Still, there is something insidiously disconcerting about The Beast's hairy longings and Belle's eventual compliance. Maybe, we suspect, the hidden message has less to do with overcoming initial prejudice than with acknowledging certain deeply buried, unmentionable desires. At any rate, the disc comes with a reliably fascinating commentary by Sir Christopher Frayling and a fine essay by fellow writer Marina Warner.

TERROR'S ADVOCATE

Directed by Barbet Schroeder 15 cert ****

This gripping documentary following the peculiar career of Jacques Vergès, a French lawyer long associated with the hard left, who has defended such unlovely clients as Slobodan Miloseviç and Carlos the Jackal. Schroeder's skilfully edited film tells a complex story with admirable lucidity.

THE LAST MISTRESS/UNE VIEILLE MAÎTRESSE

Directed by Catherine Breillat. Starring Asia Argento, Roxane Mesquida, Fu'ad Ait Aattou, Claude Sarraute, Michel Londsale, Anne Parillaud 15 cert ***

In Breillat's first period picture, set in 19th-century Paris, a virtuous heiress (Mesquida) is about to marry a dissolute young man (Aattou) who's involved in an adulterous affair with a Spanish courtesan (Argento). The film takes on a contemporary relevance in its conjunction of sex, power and money.

THE BAND'S VISIT/BIKUR HA-TIZMORET

Directed by Eran Kolirin. Starring Ronit Elkabetz, Sasson Gabai, Uri Gavriel, Imad Jabarin, Ahuva Keren, Rubi Moskovitz 12 cert ***

An Egyptian police band gets lost on the way to a concert and ends up spending the night in a remote Israeli settlement. One can imagine worse things than a Middle- Eastern version of Local Hero. That's what Eran Kolirin has delivered here and, though the film is slight and a tad naive, it's never less than charming.

NIM'S ISLAND

Directed by Mark Levin and Jennifer Flackett. Starring Jodie Foster, Abigail Breslin, Gerard Butler, Alphonso McAuley, Michael Carman PG cert **

This strange family movie finds Breslin living on a remote island in the Pacific with her naturalist father (Butler).

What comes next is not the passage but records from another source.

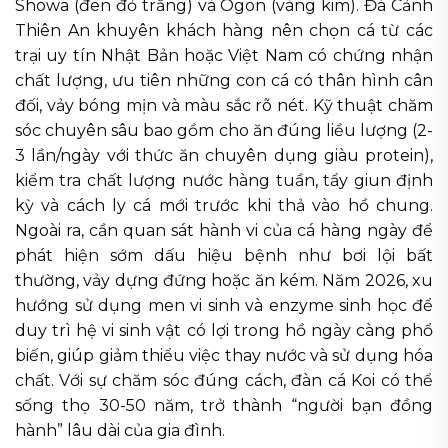
Showa (đen đỏ trắng) và Ogon (vàng kim). Đá Cảnh
Thiên An khuyên khách hàng nên chọn cá từ các
trại uy tín Nhật Bản hoặc Việt Nam có chứng nhận
chất lượng, ưu tiên những con cá có thân hình cân
đối, vảy bóng mịn và màu sắc rõ nét. Kỹ thuật chăm
sóc chuyên sâu bao gồm cho ăn đúng liều lượng (2-
3 lần/ngày với thức ăn chuyên dụng giàu protein),
kiểm tra chất lượng nước hàng tuần, tẩy giun định
kỳ và cách ly cá mới trước khi thả vào hồ chung.
Ngoài ra, cần quan sát hành vi của cá hàng ngày để
phát hiện sớm dấu hiệu bệnh như bơi lội bất
thường, vảy dựng đứng hoặc ăn kém. Năm 2026, xu
hướng sử dụng men vi sinh và enzyme sinh học để
duy trì hệ vi sinh vật có lợi trong hồ ngày càng phổ
biến, giúp giảm thiểu việc thay nước và sử dụng hóa
chất. Với sự chăm sóc đúng cách, đàn cá Koi có thể
sống thọ 30-50 năm, trở thành “người bạn đồng
hành” lâu dài của gia đình.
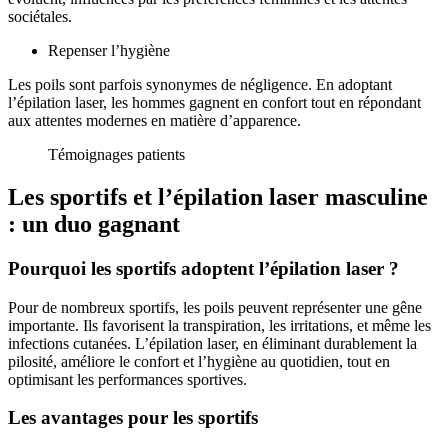
sociétales.
Repenser l’hygiène
Les poils sont parfois synonymes de négligence. En adoptant
l’épilation laser, les hommes gagnent en confort tout en répondant
aux attentes modernes en matière d’apparence.
Témoignages patients
Les sportifs et l’épilation laser masculine
: un duo gagnant
Pourquoi les sportifs adoptent l’épilation laser ?
Pour de nombreux sportifs, les poils peuvent représenter une gêne
importante. Ils favorisent la transpiration, les irritations, et même les
infections cutanées. L’épilation laser, en éliminant durablement la
pilosité, améliore le confort et l’hygiène au quotidien, tout en
optimisant les performances sportives.
Les avantages pour les sportifs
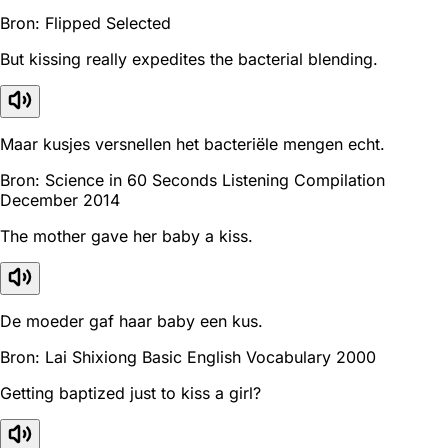
Bron: Flipped Selected
But kissing really expedites the bacterial blending.
Maar kusjes versnellen het bacteriële mengen echt.
Bron: Science in 60 Seconds Listening Compilation
December 2014
The mother gave her baby a kiss.
De moeder gaf haar baby een kus.
Bron: Lai Shixiong Basic English Vocabulary 2000
Getting baptized just to kiss a girl?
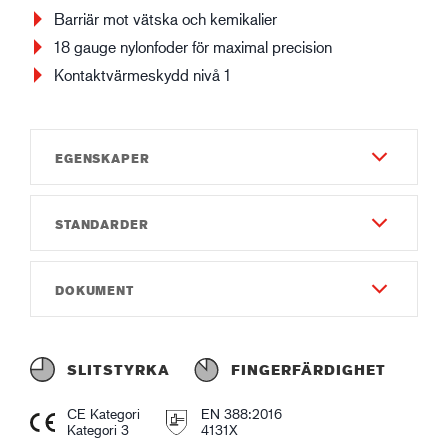
Barriär mot vätska och kemikalier
18 gauge nylonfoder för maximal precision
Kontaktvärmeskydd nivå 1
EGENSKAPER
STANDARDER
Slitstyrka
6
EN 388:2016
DOKUMENT
Fingerfärdighet
4131X
7
Instruktionsmanual
EN ISO 374-1:2016 Type A
Total längd (cm)
Instruction of use GUIDE 9403.pdf
JKLMNOPT
SLITSTYRKA
FINGERFÄRDIGHET
35
Försäkran om överensstämmelse
EN ISO 374-5:2016
CE Kategori
EN 388:2016
Gauge
Declaration of Conformity GUIDE 9403.pdf
Kategori 3
4131X
VIRUS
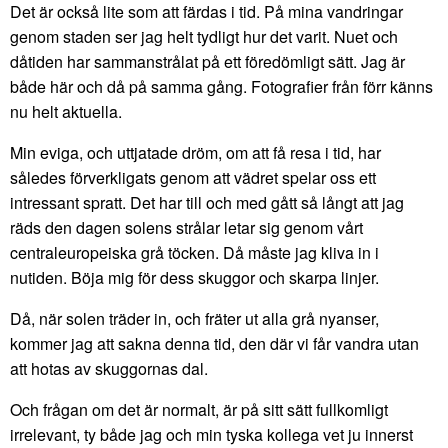
Det är också lite som att färdas i tid. På mina vandringar
genom staden ser jag helt tydligt hur det varit. Nuet och
dåtiden har sammanstrålat på ett föredömligt sätt. Jag är
både här och då på samma gång. Fotografier från förr känns
nu helt aktuella.
Min eviga, och uttjatade dröm, om att få resa i tid, har
således förverkligats genom att vädret spelar oss ett
intressant spratt. Det har till och med gått så långt att jag
räds den dagen solens strålar letar sig genom vårt
centraleuropeiska grå töcken. Då måste jag kliva in i
nutiden. Böja mig för dess skuggor och skarpa linjer.
Då, när solen träder in, och fräter ut alla grå nyanser,
kommer jag att sakna denna tid, den där vi får vandra utan
att hotas av skuggornas dal.
Och frågan om det är normalt, är på sitt sätt fullkomligt
irrelevant, ty både jag och min tyska kollega vet ju innerst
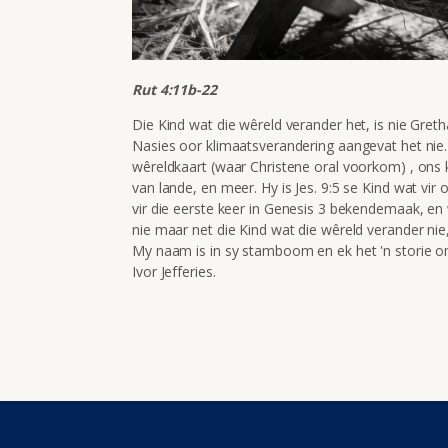
Rut 4:11b-22
Die Kind wat die wêreld verander het, is nie Gret
Nasies oor klimaatsverandering aangevat het nie. 
wêreldkaart (waar Christene oral voorkom) , ons k
van lande, en meer. Hy is Jes. 9:5 se Kind wat vir 
vir die eerste keer in Genesis 3 bekendemaak, en 
nie maar net die Kind wat die wêreld verander nie
My naam is in sy stamboom en ek het 'n storie om
Ivor Jefferies.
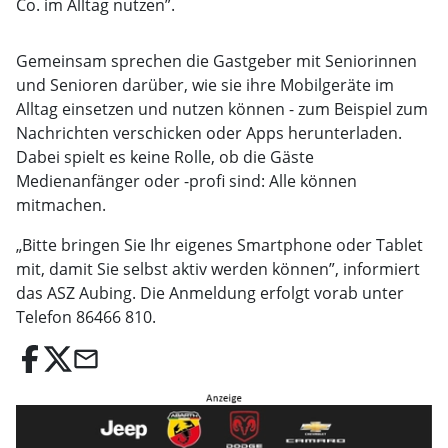
Co. im Alltag nutzen”.
Gemeinsam sprechen die Gastgeber mit Seniorinnen
und Senioren darüber, wie sie ihre Mobilgeräte im
Alltag einsetzen und nutzen können - zum Beispiel zum
Nachrichten verschicken oder Apps herunterladen.
Dabei spielt es keine Rolle, ob die Gäste
Medienanfänger oder -profi sind: Alle können
mitmachen.
„Bitte bringen Sie Ihr eigenes Smartphone oder Tablet
mit, damit Sie selbst aktiv werden können”, informiert
das ASZ Aubing. Die Anmeldung erfolgt vorab unter
Telefon 86466 810.
email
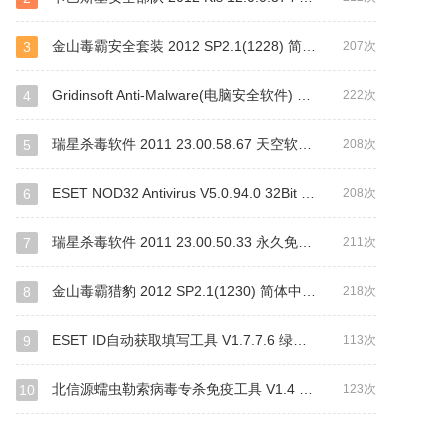
金山毒霸安全套装 2012 SP2.1(1228) 简体中文官方安装版
3
207次
Gridinsoft Anti-Malware(电脑安全软件) V4.0.26
4
222次
瑞星杀毒软件 2011 23.00.58.67 天空软件专版(永久免费)
5
208次
ESET NOD32 Antivirus V5.0.94.0 32Bit 麦田守望者汉化版
6
208次
瑞星杀毒软件 2011 23.00.50.33 永久免费版
7
211次
金山毒霸猎豹 2012 SP2.1(1230) 简体中文安装版
8
218次
ESET ID自动获取填写工具 V1.7.7.6 绿色免费版
9
113次
北信源蠕虫勒索病毒专杀免疫工具 V1.4 绿色免费版
10
123次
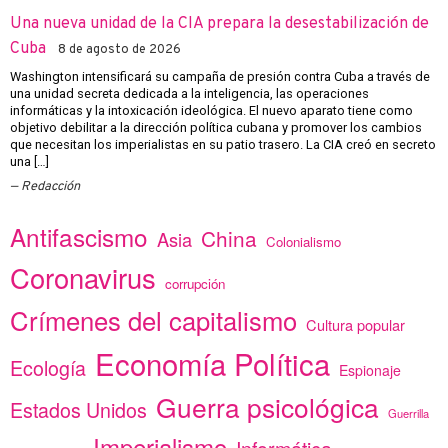
Una nueva unidad de la CIA prepara la desestabilización de
Cuba
8 de agosto de 2026
Washington intensificará su campaña de presión contra Cuba a través de
una unidad secreta dedicada a la inteligencia, las operaciones
informáticas y la intoxicación ideológica. El nuevo aparato tiene como
objetivo debilitar a la dirección política cubana y promover los cambios
que necesitan los imperialistas en su patio trasero. La CIA creó en secreto
una […]
Redacción
Antifascismo
China
Asia
Colonialismo
Coronavirus
corrupción
Crímenes del capitalismo
Cultura popular
Economía Política
Ecología
Espionaje
Guerra psicológica
Estados Unidos
Guerrilla
Imperialismo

When he gets lost at sea, Foster, an agoraphobic novelist, is forced to come to the rescue. The plot makes no sense and Jodie makes a hash of the physical comedy. Nice scenery, though.

AWAKE

Directed by Joby Harold. Starring Hayden Christensen, Jessica Alba, Lena Olin 15 cert *

Hilariously useless thriller focusing on the rare - that is to say, made up - phenomenon that sees patients waking up under general anaesthetic. Christensen is the posh bloke who comes to while having a heart transplant. Hayden Christensen under heavy sedation? You can make up your own gag. DC

STILL LIFE/SANXIA HAOREN

Directed by Jia Zhang-ke PG cert **

Jia's film deals with the dislocation of poor people when a Sichuan village on the Yangtze is flooded for a dam project. The title is appropriate, given that nothing much ever happens in this ponderous, dramatically inert film. MD

IRINA PALM

Directed by Sam Garbarski. Starring Marianne Faithfull, Miki Manojlovic, Jenny Agutter 15 cert *

Stunningly misconceived drama, starring a comatose Faithful as a middle-class woman who begins offering manual relief in a Soho sex shop to help pay for her grandson's operation. This clumsy Europudding thinks itself dangerous, but it's really just Calendar Girls with added lubricant.